情報システム技術の変遷の一つに、その時々の最新の技術(ハードウェアとソフトウェア)を活用した「集中と分散」の歴史があります。
特に、本社-支社-営業所-代理店などの組織階層を持つ大企業の業務処理では、どの階層にデータ(情報)を集約して処理させることが、生産性と運用管理のバランスにおいて最適かという視点で、常に議論されてきました。
そして今、次はどうなるのかという話題のトリガーとして、IoT(Internet of Things)の爆発的な普及があります。
モノ(物)のインターネットと呼ばれるIoTは、無数のセンサー機器とセンター側のコンピューターシステムとが、ネットワークを介して情報交換することにより相互に制御を行っていく仕組みです。

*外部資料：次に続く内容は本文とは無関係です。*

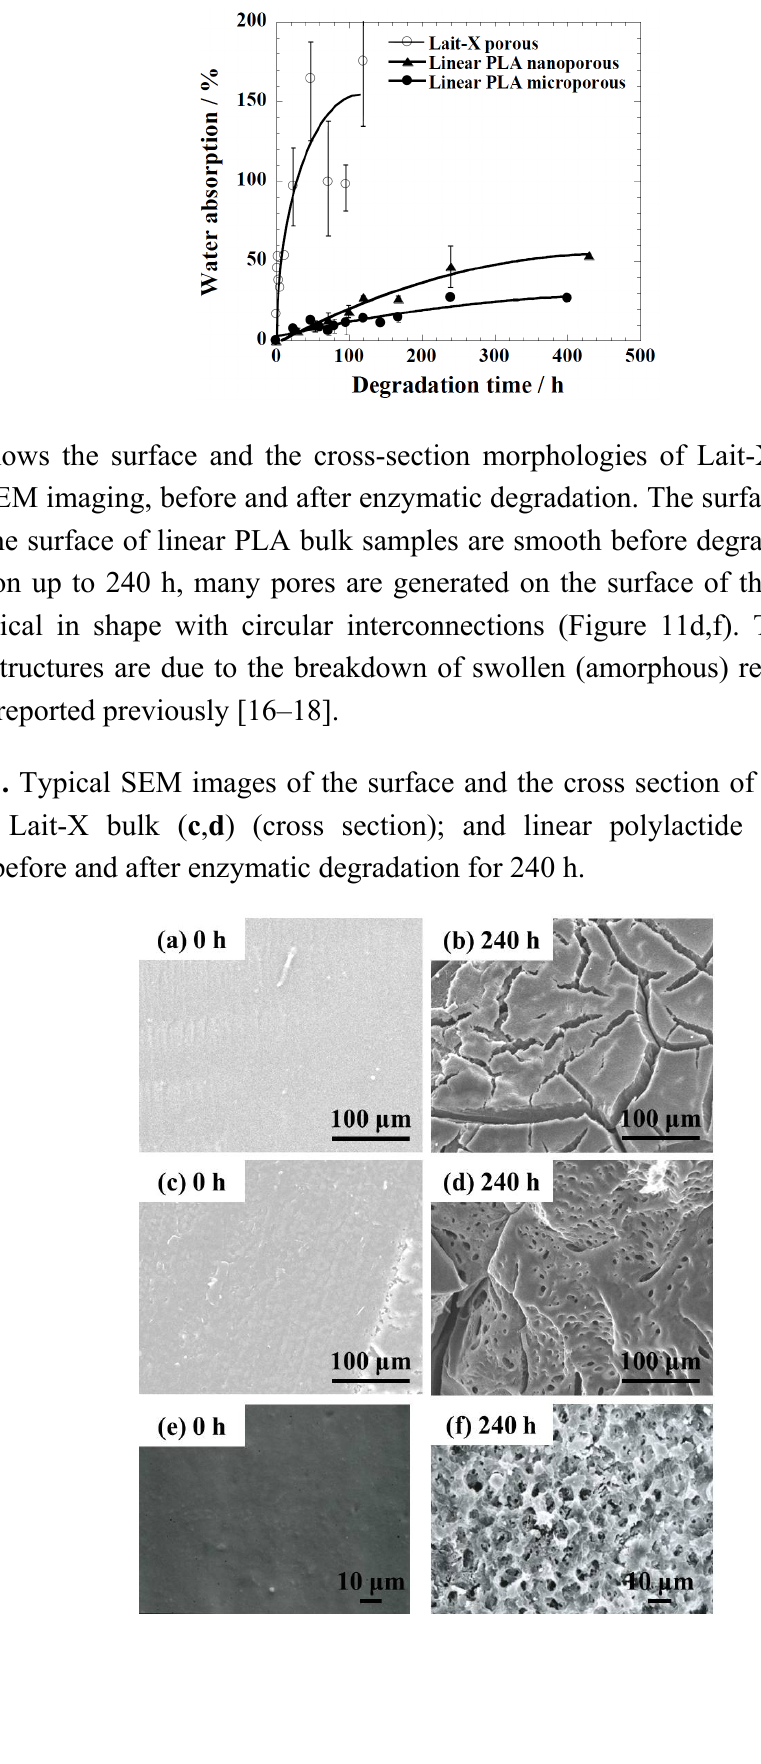
Figure 10. Water absorption changes of linear polylactide (PLA) having nanoporous and microporous structures, and Lait-X having a porous structure during enzymatic degradation at 37 °C.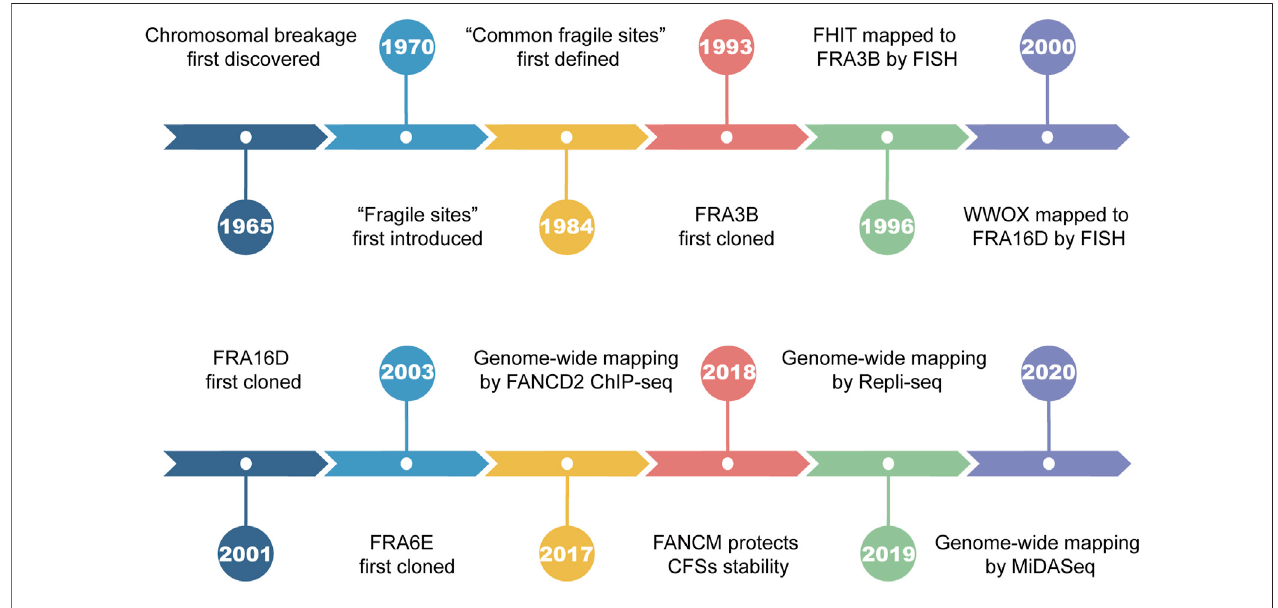
FIGURE 1 | Landmark events in the history of common fragile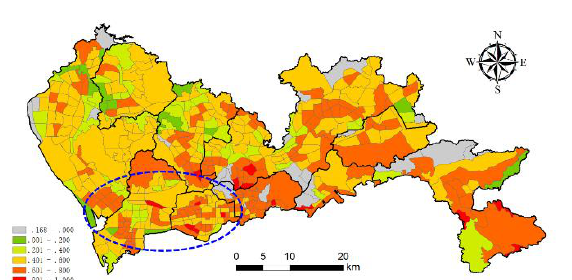
Figure 9. Correlation analysis result between hourly travel volumes in TAZ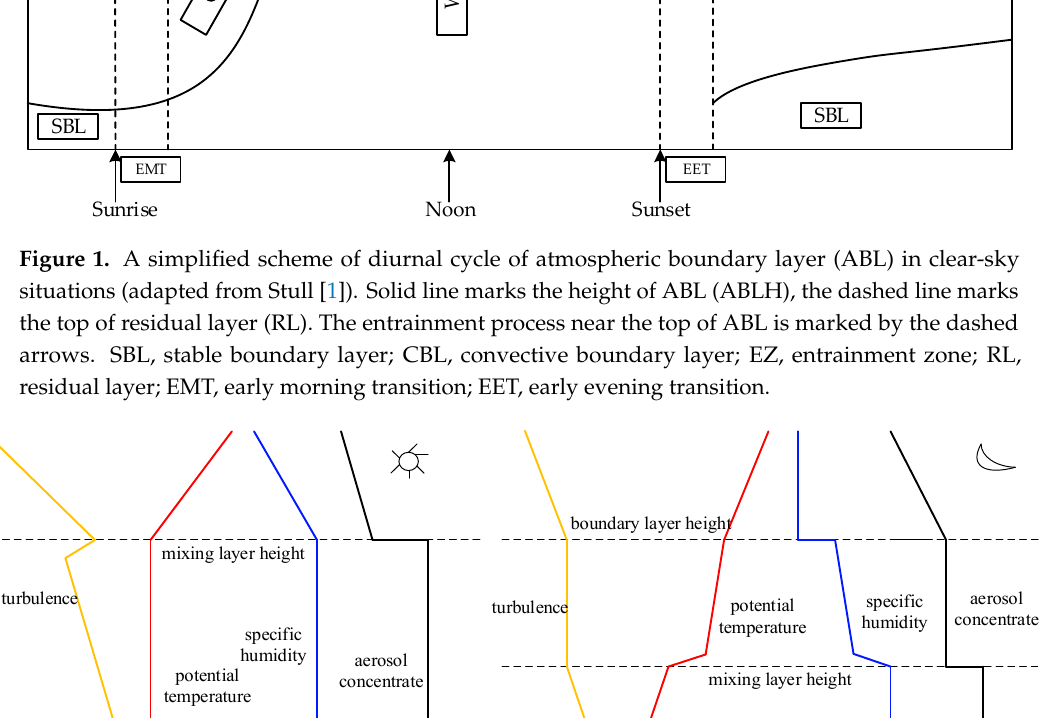
Figure 2. Principle vertical profiles of some variables for the well mixed boundary layer during daytime ( left ), and the more stable nocturnal boundary layer with shallow surface mixing layer, residual aerosol layer and the above free atmosphere layer ( right ) (adapted from Stull [1]).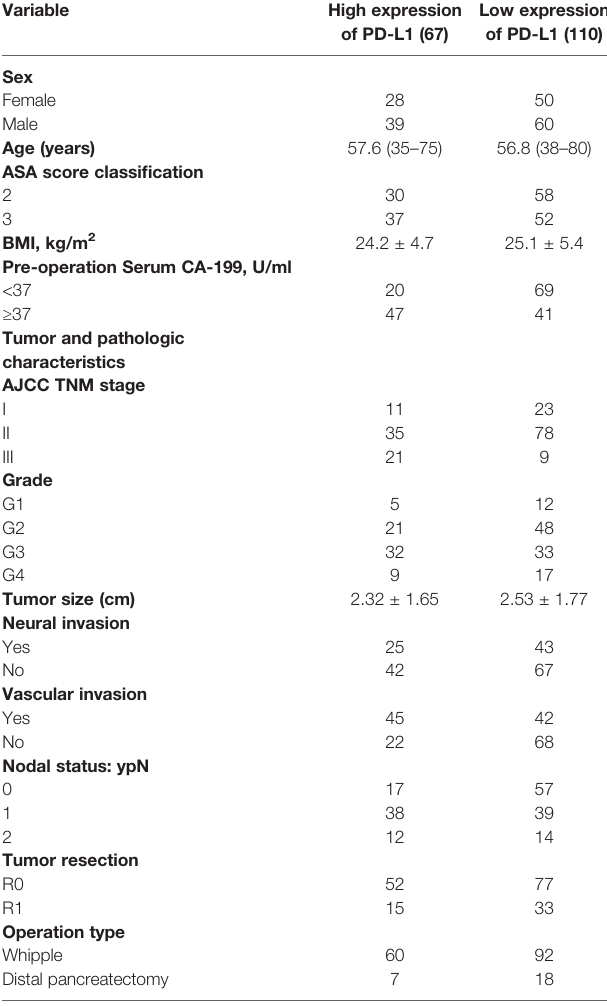
TABLE 1 | Demographics and baseline characteristics of patients with PDAC who underwent tumor resection.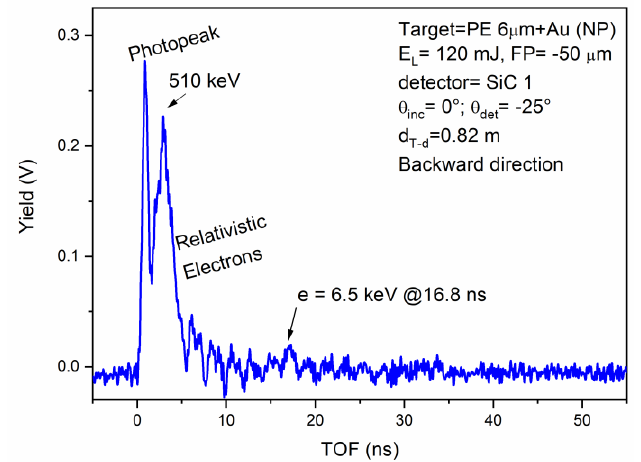
Figure 7. SiC-TOF backward spectrum obtained by irradiating a thin foil of PE with Au NPs, 6 μm thick in TNSA regime, and low laser contrast.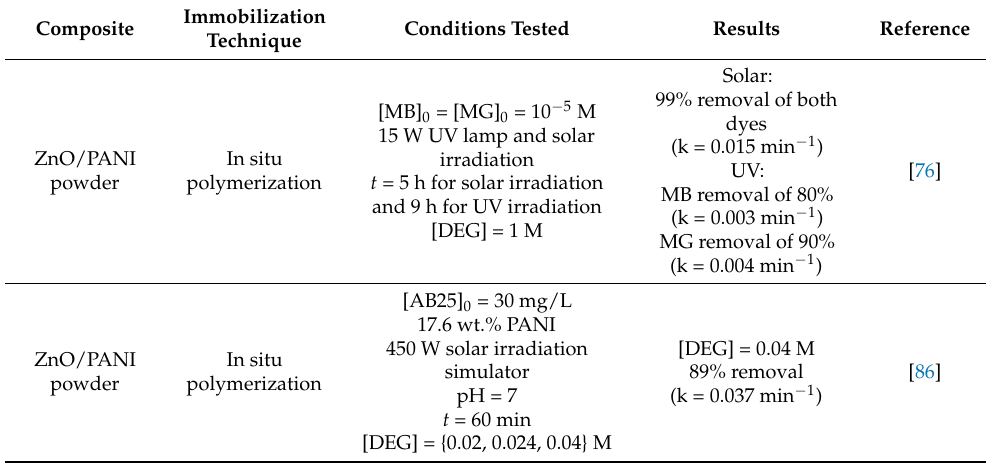
Table 10. Summary of studies that have analyzed the effect of adding DEG on the PANI-supported photocatalysis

しかし高速のネットワークが普及した現在でも、自動運転や遠隔操作など、センター側での瞬時のデータ処理は対処が難しく、現地(現場)に近いセンサー側でのデータの蓄積と処理が必須になります。
大規模データセンターへの集中が進んだクラウド(雲)コンピューティングに対して、分散を意識したフォグ(霧)コンピューティングやエッジ(端)コンピューティングという言葉を耳にすることが、この1~2年で増えてきました。
またデジタルの世界でも、業務処理はアナログ的な例外的要素も多く、不確実性を持つ様々な対応が求められます。
そして情報セキュリティの視点からも、IoT機能を持つ監視カメラや住宅設備、家電機器などへのウイルス感染や制御機能の乗っ取りなどへの防御対策は、喫緊の課題となっています。
集中と分散のバランスをどこでどう保つか、その最適解を探ることも、IT技術者の価値の見せどころと言えそうです。